Saturday, December 17, 2011

Santa Rosalia: Patron Saint of Modern Ecology?

Rosalia Sinibaldi was the daughter of a wealthy Norman nobleman of Palermo, and was born in 1130AD.  The date of her birth is significant to Sicilian history because it was the same year that Sicily became a kingdom under the Norman king Roger II. Sicily at this time was at the height of its political and economic power and one of the most powerful kingdoms in Europe.

Rosalia's calling to serve her faith, led her to renounce her family status and wealth when she was very young.  She cloistered herself, becoming a hermit and living in a cave or “grotta” on Monte Pellegrino. She died in that very cave in 1166AD.  Santa Rosalia is always depicted as a beautiful young girl with a crown of flowers.

Centuries later in 1624, when Palermo was infested with plague, Rosalia appeared  to a sick woman in a dream, and later to a huntsman, whom she instructed to find her remains and take  them in procession through the streets of the city. As a result of this, the city was cured of the terrible plague and a sanctuary built in the grotto where her bones were found by the huntsman.  Since that time, every year on  July 15, the people of Palermo celebrate their beloved patron saint with a procession through the city streets.  To this day, the feast of Santa Rosalia is as sacred a holiday to the people of Palermo as Christmas.

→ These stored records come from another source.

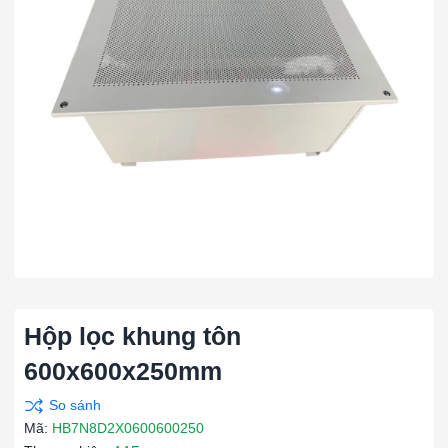
Hộp lọc khung tôn
600x600x250mm
Mã:
HB7N8D2X0600600250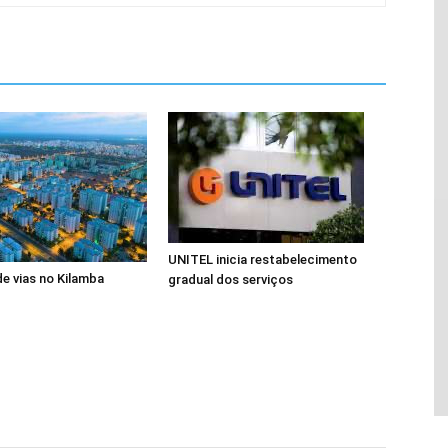
UNITEL inicia restabelecimento
de vias no Kilamba
gradual dos serviços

It is not unusual to see pilgrimages to Monte Pellegrino, with the faithful walking barefooted or on their knees.

Fast forward to the 21st century. 

My eldest son Vincenzo is a doctoral student in Biology at the University of Missouri at Saint Louis.  Fluent in Italian, Vincenzo studied in Italy and maintains strong ties to our large extended family in western Sicily. He is steeped in the traditions and folklore of Sicily and recently shared with me with a particularly delightful story that links Santa Rosalia, the patron saint of Palermo, to the study of modern ecology.   Vincenzo writes: 

“I find it immensely entertaining that part of the fundamental framework of modern ecology originated from an idea generated in Sicily at the grotto of Santa Rosalia.

The "niche" is an important idea in ecology. A species' fundamental niche refers to any area in the environment where a species could potentially exist because it can survive the range of conditions present.  A species' realized niche is a subset of the fundamental niche and represents the places the species is actually found.  The species' realized niche is always smaller than its fundamental niche (i.e., all the places it can tolerate) due to interactions with other species (e.g., competition, predation) that keep it out of certain places.

The niche was first made famous by the eminent ecologist G. E. Hutchinson in his address to the American Society of Naturalists in 1958 after being elected their president.  Hutchinson's address is titled "Homage to Santa Rosalia or Why are there so many kinds of animals?".  In it, he talks about a trip he took to Palermo, Sicily to collect water bugs.  I’ve  attached a link to the document and I recommend reading the first and second paragraphs and the last sentence. 

Hutchinson, G. E. 1959. Homage to Santa Rosalia or why are there so many kinds of animals? American Naturalist, 93: 145159.   

I will furthermore add that I am "academically related" to  G.E.Hutchinson.  Hutchinson was ecologist Robert MacArthur's major professor; MacArthur was ecologist Robert Ricklefs's major professor (for a short while): and of course Robert Ricklefs is my major professor at the University of Missouri at St. Louis." 


For those who are curious, here is more information about Hutchinson:
George Evelyn Hutchinson Fellow of the Royal Society,  (January 30, 1903 – May 17, 1991), was an Anglo-American zoologist known for his studies of freshwater lakes and considered the father of American limnology, or  the study of inland waters.  (Limnology is often regarded as a division of ecology or environmental science and  covers the biological, chemical, physical, geological, and other attributes of all inland water.)
Born at Cambridge in England, he joined the faculty at Yale University in 1928, where he taught for 43 years. He became a US citizen in 1941.
In 1949, Hutchinson was elected to the American Academy of Arts and Sciences and in 1950 to the National Academy of Sciences. In 1984 He was awarded the Daniel Giraud Elliot Medal from the National Academy of Sciences. He was awarded the Kyoto Prize in 1986 and the National Medal of Science posthumously in 1991.
 Thanks for reading and ...ciao a presto!